I head back home, my head churning, trying to figure out how to solve this.

There has to be a way.

Panic has settled over me like a thick blanket by the time I get home. I don't dare go and see Elle in this state. I can't let it slip that I'm stuck. I want to break the good news to her - but I don't want to tell her anything until I'm sure it's all one hundred percent going to happen. I can't do that to her.

Stefano is in the kitchen and I hurry past him, not wanting him to see my face or ask questions that I don't want to answer. I can't deal with him now.

I run up to the bedroom and fight for control over my emotions.

Sitting alone in the bedroom I nervously dial my father. I know what Stefano said - I know he threatened to kill me if I ever contact my parents again - but I have to try.

I have to do this for Elle.

The phone rings once before my father answers, sounding tense and upset.

"Amelia, why are you calling here?"

I keep my voice a low whisper.

"Dad, we found a donor for Elle. She can have the surgery, but I need money. I can't afford it."

"Amelia." His voice is heavy with regret. "If I help you, he will kill us all."

"If you don't help me Elle might die."

"I'm so sorry, sweetheart. You are going to have to find another way. I know you will figure it out. You have to. Please don't call again. I love you both."

He hangs up the phone and I stare in disbelief at the disconnected call.

Never in a million years would I have expected my father to say no to his granddaughter.

It just goes to show the fear that Stefano sets in the hearts of people around him.

I'm fighting tears, a losing battle when I hear Matteo's voice calling from downstairs.

"Amelia - are you home?"

I hurriedly brush the back of my hand across my cheeks.

"I'll be down in a second," I call back to him.

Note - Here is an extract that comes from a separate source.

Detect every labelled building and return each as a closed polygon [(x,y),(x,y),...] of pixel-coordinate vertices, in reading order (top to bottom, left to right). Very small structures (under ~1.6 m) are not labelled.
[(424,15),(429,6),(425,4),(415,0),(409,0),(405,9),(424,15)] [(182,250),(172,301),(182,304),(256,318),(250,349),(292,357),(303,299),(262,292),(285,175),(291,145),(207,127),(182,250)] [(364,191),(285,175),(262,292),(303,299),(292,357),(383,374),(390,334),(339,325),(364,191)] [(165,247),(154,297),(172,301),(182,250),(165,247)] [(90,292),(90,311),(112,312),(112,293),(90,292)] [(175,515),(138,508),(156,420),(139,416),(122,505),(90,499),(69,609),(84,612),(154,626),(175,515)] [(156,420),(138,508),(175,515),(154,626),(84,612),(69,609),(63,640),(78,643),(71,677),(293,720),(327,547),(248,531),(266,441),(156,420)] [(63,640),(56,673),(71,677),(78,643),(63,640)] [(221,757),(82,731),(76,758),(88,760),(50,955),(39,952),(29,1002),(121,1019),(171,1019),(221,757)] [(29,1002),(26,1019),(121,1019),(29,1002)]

In the bathroom, I quickly splash cold water on my face, but it does nothing to hide the heavy dark circles and puffiness around my eyes. They are red and swollen from crying.

I sigh. What does it matter anyway? Of course, I'm upset. Why should I hide it?

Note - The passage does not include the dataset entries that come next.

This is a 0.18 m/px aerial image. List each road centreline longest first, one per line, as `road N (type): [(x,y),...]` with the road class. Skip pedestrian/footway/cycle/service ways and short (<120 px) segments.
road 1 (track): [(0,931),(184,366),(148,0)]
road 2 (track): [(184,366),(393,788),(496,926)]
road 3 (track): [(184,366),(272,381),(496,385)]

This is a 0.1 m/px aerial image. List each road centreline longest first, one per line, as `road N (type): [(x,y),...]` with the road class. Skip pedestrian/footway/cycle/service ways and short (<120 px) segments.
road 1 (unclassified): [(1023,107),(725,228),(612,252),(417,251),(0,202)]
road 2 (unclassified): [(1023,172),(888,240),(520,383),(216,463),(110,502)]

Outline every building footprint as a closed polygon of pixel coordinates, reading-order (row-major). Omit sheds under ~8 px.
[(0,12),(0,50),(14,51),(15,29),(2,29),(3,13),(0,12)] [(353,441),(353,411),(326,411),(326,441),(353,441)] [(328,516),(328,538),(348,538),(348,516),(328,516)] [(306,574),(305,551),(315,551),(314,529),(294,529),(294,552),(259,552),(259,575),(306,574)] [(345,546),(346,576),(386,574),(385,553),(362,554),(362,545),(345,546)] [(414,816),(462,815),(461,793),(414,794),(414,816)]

I pull Matteo outside to the patio where we can talk in private.

He takes one look at me and tilts his head sideways. "I thought you'd be celebrating, but it looks like someone killed your cat. What's going on?"

"I got the quote for Elle's surgery. It's way more than I can afford. The bank refuses to give me any more loans and now I feel like I've come so far only to hit a brick wall." I start crying again, embarrassment staining my cheeks red at the same time.

Matteo pulls me into a hug. "Stop this. I can help. I have a team of private doctors who work in that business I told you about. They will help. Elle will get the surgery she needs. I promise you. You have nothing to worry about, ok?"

Inside the house, through the glass of the massive patio doors, I see Stefano walking past and I quickly step away from Matteo.

I'm taking stupid risks getting his help.

But what else can I do at this point?

I'll do anything for my daughter, my beautiful child. She doesn't deserve any of what she's going through, and I have to do whatever it takes to save her.

"You'll ask them? And let me know?" I ask Matteo, referring to the doctors he says work with him.

"Yes. They'll help. Definitely. I don't even have to ask. I'll just make the arrangements and get back to you. Anyways. I've got to get going. I have a late meeting now. I'll be in touch. Don't worry, ok."

He reaches out and squeezes my shoulders gently.

I bite my lower lip. I am worried. I will continue to worry until Elle has the surgery.

Matteo leaves and I'm left standing out on the patio alone. Again, I'm fighting tears. The stress is too much to handle.

I feel so close and so far away from the goal - from saving my daughter's life.